> WORK INSTRUCTION
From the listing below, set down exactly the lines between the one holding "Về chúng tôi" and the one holding "фотографии. Задавались вопросы: почему", inclusive. No other line is wanted.
------
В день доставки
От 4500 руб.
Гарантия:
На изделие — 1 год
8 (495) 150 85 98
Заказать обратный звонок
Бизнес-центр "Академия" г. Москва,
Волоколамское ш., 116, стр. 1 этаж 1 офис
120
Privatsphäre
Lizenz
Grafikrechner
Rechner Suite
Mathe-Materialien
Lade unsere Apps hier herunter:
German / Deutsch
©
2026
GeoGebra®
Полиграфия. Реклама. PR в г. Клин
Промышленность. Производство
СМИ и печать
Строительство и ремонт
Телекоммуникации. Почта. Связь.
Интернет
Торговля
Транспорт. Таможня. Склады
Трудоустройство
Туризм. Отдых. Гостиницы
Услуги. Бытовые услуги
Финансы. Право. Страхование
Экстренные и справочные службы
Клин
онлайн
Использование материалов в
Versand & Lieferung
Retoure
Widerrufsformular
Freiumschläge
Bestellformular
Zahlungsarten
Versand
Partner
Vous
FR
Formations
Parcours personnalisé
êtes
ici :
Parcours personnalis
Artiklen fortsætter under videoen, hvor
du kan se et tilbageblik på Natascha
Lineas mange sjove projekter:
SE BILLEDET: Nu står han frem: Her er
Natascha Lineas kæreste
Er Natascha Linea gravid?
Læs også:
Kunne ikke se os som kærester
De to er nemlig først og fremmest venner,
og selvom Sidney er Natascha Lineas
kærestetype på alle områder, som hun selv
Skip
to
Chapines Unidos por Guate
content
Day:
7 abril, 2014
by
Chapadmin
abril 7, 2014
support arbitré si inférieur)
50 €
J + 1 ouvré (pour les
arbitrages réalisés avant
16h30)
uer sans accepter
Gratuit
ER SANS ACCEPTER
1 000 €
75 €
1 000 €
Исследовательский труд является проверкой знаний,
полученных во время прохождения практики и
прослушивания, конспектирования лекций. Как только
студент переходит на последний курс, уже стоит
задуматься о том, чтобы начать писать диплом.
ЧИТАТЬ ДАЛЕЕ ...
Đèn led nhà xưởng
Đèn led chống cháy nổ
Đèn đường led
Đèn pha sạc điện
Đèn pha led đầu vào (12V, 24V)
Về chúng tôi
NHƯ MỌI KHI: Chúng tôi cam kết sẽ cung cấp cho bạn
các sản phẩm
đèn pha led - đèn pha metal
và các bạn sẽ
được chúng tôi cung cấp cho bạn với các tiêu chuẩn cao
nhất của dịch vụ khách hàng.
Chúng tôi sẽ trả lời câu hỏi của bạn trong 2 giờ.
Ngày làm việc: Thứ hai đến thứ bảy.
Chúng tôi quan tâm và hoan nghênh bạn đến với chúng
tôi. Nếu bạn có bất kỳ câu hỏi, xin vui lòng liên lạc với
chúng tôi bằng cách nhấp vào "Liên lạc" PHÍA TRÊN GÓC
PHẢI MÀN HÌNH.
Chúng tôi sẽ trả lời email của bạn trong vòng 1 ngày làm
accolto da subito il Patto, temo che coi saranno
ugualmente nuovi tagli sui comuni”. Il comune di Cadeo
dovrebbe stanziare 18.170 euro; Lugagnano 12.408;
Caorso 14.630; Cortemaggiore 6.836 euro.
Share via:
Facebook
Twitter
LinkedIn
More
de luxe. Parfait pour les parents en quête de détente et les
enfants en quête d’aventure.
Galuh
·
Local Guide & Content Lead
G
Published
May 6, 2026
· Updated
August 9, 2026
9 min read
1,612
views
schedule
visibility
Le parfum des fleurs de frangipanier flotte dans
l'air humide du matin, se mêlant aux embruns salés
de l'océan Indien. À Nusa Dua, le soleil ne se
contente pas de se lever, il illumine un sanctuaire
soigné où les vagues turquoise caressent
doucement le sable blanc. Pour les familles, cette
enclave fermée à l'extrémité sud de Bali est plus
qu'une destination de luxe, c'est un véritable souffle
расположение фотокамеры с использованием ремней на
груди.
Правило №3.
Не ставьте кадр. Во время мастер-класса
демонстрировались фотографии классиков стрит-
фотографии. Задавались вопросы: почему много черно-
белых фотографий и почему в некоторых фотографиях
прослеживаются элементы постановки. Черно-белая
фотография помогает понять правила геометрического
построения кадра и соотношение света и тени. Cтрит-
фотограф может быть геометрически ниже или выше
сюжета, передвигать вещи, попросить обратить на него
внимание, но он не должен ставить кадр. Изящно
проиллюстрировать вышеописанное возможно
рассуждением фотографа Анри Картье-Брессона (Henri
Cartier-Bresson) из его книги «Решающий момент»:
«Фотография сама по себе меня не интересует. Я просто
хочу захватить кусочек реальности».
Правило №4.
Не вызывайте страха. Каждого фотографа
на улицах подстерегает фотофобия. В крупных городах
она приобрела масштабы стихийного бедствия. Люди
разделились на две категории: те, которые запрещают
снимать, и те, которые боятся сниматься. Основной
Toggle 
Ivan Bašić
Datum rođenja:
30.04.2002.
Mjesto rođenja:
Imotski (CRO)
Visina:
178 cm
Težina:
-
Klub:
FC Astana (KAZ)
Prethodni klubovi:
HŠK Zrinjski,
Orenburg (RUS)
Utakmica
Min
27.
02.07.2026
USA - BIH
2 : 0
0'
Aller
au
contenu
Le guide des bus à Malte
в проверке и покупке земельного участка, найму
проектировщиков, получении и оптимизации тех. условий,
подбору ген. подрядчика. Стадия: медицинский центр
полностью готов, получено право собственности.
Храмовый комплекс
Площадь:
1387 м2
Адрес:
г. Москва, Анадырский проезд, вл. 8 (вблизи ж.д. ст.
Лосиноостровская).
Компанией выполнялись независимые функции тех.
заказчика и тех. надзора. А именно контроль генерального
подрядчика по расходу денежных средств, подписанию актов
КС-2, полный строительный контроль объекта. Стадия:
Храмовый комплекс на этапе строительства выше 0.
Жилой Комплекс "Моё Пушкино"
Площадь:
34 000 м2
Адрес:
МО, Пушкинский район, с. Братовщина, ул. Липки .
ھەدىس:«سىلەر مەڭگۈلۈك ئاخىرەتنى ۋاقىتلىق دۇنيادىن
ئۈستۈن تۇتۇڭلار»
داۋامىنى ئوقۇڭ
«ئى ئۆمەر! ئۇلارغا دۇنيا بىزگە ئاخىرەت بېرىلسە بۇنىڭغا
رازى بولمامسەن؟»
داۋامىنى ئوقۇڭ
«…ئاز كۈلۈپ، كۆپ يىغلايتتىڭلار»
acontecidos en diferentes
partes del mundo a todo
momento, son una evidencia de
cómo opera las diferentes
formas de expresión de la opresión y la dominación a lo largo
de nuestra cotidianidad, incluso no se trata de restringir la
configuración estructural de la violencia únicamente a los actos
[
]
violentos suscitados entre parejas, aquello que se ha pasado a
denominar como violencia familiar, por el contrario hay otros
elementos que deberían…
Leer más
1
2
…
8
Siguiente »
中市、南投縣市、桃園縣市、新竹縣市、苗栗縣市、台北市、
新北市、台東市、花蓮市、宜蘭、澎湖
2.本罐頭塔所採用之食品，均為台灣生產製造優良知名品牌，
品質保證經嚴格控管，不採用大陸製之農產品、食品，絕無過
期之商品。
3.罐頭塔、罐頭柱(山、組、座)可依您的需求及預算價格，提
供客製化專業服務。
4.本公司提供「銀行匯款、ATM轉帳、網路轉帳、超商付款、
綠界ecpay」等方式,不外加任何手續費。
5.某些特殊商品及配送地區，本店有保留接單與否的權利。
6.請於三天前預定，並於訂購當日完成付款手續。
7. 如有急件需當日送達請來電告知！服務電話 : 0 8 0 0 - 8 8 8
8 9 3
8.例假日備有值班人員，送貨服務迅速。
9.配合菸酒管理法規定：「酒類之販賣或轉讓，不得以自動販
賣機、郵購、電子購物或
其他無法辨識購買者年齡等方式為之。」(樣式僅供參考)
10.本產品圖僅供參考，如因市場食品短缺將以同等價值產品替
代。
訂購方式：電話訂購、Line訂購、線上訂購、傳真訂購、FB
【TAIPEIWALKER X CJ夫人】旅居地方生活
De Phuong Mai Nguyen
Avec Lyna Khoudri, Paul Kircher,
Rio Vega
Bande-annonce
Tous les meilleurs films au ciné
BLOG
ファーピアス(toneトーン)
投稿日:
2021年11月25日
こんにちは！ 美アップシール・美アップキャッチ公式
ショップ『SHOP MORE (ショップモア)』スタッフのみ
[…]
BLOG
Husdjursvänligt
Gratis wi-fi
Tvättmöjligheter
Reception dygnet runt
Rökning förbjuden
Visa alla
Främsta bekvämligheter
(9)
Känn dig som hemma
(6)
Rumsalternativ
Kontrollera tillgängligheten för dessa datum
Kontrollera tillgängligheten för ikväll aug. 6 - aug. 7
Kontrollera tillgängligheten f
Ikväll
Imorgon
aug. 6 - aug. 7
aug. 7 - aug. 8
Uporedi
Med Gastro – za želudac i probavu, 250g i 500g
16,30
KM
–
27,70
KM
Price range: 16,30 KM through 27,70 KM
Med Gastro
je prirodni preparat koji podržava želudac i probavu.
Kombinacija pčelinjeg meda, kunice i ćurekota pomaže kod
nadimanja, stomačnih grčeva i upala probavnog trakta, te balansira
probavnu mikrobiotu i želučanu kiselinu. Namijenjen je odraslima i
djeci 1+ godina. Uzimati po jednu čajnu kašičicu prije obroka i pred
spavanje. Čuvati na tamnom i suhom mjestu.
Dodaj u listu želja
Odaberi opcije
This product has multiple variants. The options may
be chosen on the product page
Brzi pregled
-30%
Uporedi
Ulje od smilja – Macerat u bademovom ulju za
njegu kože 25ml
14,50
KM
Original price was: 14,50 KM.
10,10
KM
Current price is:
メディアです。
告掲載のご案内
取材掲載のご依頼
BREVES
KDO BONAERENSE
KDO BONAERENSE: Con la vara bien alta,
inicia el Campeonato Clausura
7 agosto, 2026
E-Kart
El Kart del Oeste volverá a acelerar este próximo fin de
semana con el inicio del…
------
> FINAL ANSWER
Về chúng tôi
NHƯ MỌI KHI: Chúng tôi cam kết sẽ cung cấp cho bạn
các sản phẩm
đèn pha led - đèn pha metal
và các bạn sẽ
được chúng tôi cung cấp cho bạn với các tiêu chuẩn cao
nhất của dịch vụ khách hàng.
Chúng tôi sẽ trả lời câu hỏi của bạn trong 2 giờ.
Ngày làm việc: Thứ hai đến thứ bảy.
Chúng tôi quan tâm và hoan nghênh bạn đến với chúng
tôi. Nếu bạn có bất kỳ câu hỏi, xin vui lòng liên lạc với
chúng tôi bằng cách nhấp vào "Liên lạc" PHÍA TRÊN GÓC
PHẢI MÀN HÌNH.
Chúng tôi sẽ trả lời email của bạn trong vòng 1 ngày làm
accolto da subito il Patto, temo che coi saranno
ugualmente nuovi tagli sui comuni”. Il comune di Cadeo
dovrebbe stanziare 18.170 euro; Lugagnano 12.408;
Caorso 14.630; Cortemaggiore 6.836 euro.
Share via:
Facebook
Twitter
LinkedIn
More
de luxe. Parfait pour les parents en quête de détente et les
enfants en quête d’aventure.
Galuh
·
Local Guide & Content Lead
G
Published
May 6, 2026
· Updated
August 9, 2026
9 min read
1,612
views
schedule
visibility
Le parfum des fleurs de frangipanier flotte dans
l'air humide du matin, se mêlant aux embruns salés
de l'océan Indien. À Nusa Dua, le soleil ne se
contente pas de se lever, il illumine un sanctuaire
soigné où les vagues turquoise caressent
doucement le sable blanc. Pour les familles, cette
enclave fermée à l'extrémité sud de Bali est plus
qu'une destination de luxe, c'est un véritable souffle
расположение фотокамеры с использованием ремней на
груди.
Правило №3.
Не ставьте кадр. Во время мастер-класса
демонстрировались фотографии классиков стрит-
фотографии. Задавались вопросы: почему много черно-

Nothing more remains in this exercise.